● BRIEF:
Reproduce each of the following lines without any change.

◆ ◆ ◆

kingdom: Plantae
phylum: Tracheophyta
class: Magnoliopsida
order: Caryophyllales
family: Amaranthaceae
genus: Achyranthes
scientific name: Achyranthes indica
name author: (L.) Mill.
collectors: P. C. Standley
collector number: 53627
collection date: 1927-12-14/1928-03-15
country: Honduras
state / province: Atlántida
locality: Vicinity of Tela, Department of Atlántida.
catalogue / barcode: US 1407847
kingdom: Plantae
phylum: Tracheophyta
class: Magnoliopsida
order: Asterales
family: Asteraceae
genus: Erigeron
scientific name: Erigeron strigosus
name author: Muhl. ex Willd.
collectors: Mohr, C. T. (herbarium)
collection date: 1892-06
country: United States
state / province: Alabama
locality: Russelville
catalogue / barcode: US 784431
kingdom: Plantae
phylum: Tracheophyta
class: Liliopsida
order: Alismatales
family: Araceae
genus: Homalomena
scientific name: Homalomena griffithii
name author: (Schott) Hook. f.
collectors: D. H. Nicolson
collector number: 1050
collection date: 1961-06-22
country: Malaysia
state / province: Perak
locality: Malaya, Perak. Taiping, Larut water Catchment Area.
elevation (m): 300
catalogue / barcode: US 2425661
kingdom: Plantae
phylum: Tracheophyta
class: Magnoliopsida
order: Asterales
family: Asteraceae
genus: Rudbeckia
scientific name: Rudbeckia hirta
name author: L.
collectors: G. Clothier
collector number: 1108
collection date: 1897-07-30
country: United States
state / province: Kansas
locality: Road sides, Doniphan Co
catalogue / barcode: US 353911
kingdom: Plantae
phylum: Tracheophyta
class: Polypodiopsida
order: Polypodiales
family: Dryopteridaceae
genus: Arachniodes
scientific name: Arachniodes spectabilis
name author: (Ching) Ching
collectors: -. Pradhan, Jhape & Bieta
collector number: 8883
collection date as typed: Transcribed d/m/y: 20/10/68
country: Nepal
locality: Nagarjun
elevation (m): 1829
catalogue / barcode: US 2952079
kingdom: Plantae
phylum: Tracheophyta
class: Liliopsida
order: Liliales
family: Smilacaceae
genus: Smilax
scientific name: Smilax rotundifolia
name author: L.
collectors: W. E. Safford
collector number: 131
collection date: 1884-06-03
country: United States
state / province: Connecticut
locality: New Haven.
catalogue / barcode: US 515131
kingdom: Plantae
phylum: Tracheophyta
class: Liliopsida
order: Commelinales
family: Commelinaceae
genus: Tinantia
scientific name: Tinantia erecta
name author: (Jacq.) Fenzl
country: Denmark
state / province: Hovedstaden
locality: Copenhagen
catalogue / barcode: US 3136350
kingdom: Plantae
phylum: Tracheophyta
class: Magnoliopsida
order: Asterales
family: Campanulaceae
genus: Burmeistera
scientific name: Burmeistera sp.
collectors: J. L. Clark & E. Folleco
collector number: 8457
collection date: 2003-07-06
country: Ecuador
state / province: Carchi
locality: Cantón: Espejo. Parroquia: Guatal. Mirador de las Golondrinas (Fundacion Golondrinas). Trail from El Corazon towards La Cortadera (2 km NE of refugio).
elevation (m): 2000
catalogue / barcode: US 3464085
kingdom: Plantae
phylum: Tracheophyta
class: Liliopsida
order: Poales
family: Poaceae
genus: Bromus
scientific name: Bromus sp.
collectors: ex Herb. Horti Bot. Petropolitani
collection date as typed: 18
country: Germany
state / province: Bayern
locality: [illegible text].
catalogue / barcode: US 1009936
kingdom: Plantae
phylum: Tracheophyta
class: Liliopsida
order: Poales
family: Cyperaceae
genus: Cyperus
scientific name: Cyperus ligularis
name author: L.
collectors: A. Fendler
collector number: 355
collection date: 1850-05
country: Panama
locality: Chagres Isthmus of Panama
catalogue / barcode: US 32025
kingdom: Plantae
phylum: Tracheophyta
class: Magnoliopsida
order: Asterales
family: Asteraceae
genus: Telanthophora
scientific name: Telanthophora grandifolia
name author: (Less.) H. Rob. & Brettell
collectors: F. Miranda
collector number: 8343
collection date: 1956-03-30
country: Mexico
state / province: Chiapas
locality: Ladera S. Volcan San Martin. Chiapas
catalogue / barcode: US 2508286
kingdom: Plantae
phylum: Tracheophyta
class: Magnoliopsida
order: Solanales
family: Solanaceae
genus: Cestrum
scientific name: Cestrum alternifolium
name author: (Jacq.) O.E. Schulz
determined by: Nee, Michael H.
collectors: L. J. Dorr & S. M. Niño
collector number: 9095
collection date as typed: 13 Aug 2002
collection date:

◆ ◆ ◆

● ANSWER FOR THE TASK:
kingdom: Plantae
phylum: Tracheophyta
class: Magnoliopsida
order: Caryophyllales
family: Amaranthaceae
genus: Achyranthes
scientific name: Achyranthes indica
name author: (L.) Mill.
collectors: P. C. Standley
collector number: 53627
collection date: 1927-12-14/1928-03-15
country: Honduras
state / province: Atlántida
locality: Vicinity of Tela, Department of Atlántida.
catalogue / barcode: US 1407847
kingdom: Plantae
phylum: Tracheophyta
class: Magnoliopsida
order: Asterales
family: Asteraceae
genus: Erigeron
scientific name: Erigeron strigosus
name author: Muhl. ex Willd.
collectors: Mohr, C. T. (herbarium)
collection date: 1892-06
country: United States
state / province: Alabama
locality: Russelville
catalogue / barcode: US 784431
kingdom: Plantae
phylum: Tracheophyta
class: Liliopsida
order: Alismatales
family: Araceae
genus: Homalomena
scientific name: Homalomena griffithii
name author: (Schott) Hook. f.
collectors: D. H. Nicolson
collector number: 1050
collection date: 1961-06-22
country: Malaysia
state / province: Perak
locality: Malaya, Perak. Taiping, Larut water Catchment Area.
elevation (m): 300
catalogue / barcode: US 2425661
kingdom: Plantae
phylum: Tracheophyta
class: Magnoliopsida
order: Asterales
family: Asteraceae
genus: Rudbeckia
scientific name: Rudbeckia hirta
name author: L.
collectors: G. Clothier
collector number: 1108
collection date: 1897-07-30
country: United States
state / province: Kansas
locality: Road sides, Doniphan Co
catalogue / barcode: US 353911
kingdom: Plantae
phylum: Tracheophyta
class: Polypodiopsida
order: Polypodiales
family: Dryopteridaceae
genus: Arachniodes
scientific name: Arachniodes spectabilis
name author: (Ching) Ching
collectors: -. Pradhan, Jhape & Bieta
collector number: 8883
collection date as typed: Transcribed d/m/y: 20/10/68
country: Nepal
locality: Nagarjun
elevation (m): 1829
catalogue / barcode: US 2952079
kingdom: Plantae
phylum: Tracheophyta
class: Liliopsida
order: Liliales
family: Smilacaceae
genus: Smilax
scientific name: Smilax rotundifolia
name author: L.
collectors: W. E. Safford
collector number: 131
collection date: 1884-06-03
country: United States
state / province: Connecticut
locality: New Haven.
catalogue / barcode: US 515131
kingdom: Plantae
phylum: Tracheophyta
class: Liliopsida
order: Commelinales
family: Commelinaceae
genus: Tinantia
scientific name: Tinantia erecta
name author: (Jacq.) Fenzl
country: Denmark
state / province: Hovedstaden
locality: Copenhagen
catalogue / barcode: US 3136350
kingdom: Plantae
phylum: Tracheophyta
class: Magnoliopsida
order: Asterales
family: Campanulaceae
genus: Burmeistera
scientific name: Burmeistera sp.
collectors: J. L. Clark & E. Folleco
collector number: 8457
collection date: 2003-07-06
country: Ecuador
state / province: Carchi
locality: Cantón: Espejo. Parroquia: Guatal. Mirador de las Golondrinas (Fundacion Golondrinas). Trail from El Corazon towards La Cortadera (2 km NE of refugio).
elevation (m): 2000
catalogue / barcode: US 3464085
kingdom: Plantae
phylum: Tracheophyta
class: Liliopsida
order: Poales
family: Poaceae
genus: Bromus
scientific name: Bromus sp.
collectors: ex Herb. Horti Bot. Petropolitani
collection date as typed: 18
country: Germany
state / province: Bayern
locality: [illegible text].
catalogue / barcode: US 1009936
kingdom: Plantae
phylum: Tracheophyta
class: Liliopsida
order: Poales
family: Cyperaceae
genus: Cyperus
scientific name: Cyperus ligularis
name author: L.
collectors: A. Fendler
collector number: 355
collection date: 1850-05
country: Panama
locality: Chagres Isthmus of Panama
catalogue / barcode: US 32025
kingdom: Plantae
phylum: Tracheophyta
class: Magnoliopsida
order: Asterales
family: Asteraceae
genus: Telanthophora
scientific name: Telanthophora grandifolia
name author: (Less.) H. Rob. & Brettell
collectors: F. Miranda
collector number: 8343
collection date: 1956-03-30
country: Mexico
state / province: Chiapas
locality: Ladera S. Volcan San Martin. Chiapas
catalogue / barcode: US 2508286
kingdom: Plantae
phylum: Tracheophyta
class: Magnoliopsida
order: Solanales
family: Solanaceae
genus: Cestrum
scientific name: Cestrum alternifolium
name author: (Jacq.) O.E. Schulz
determined by: Nee, Michael H.
collectors: L. J. Dorr & S. M. Niño
collector number: 9095
collection date as typed: 13 Aug 2002
collection date:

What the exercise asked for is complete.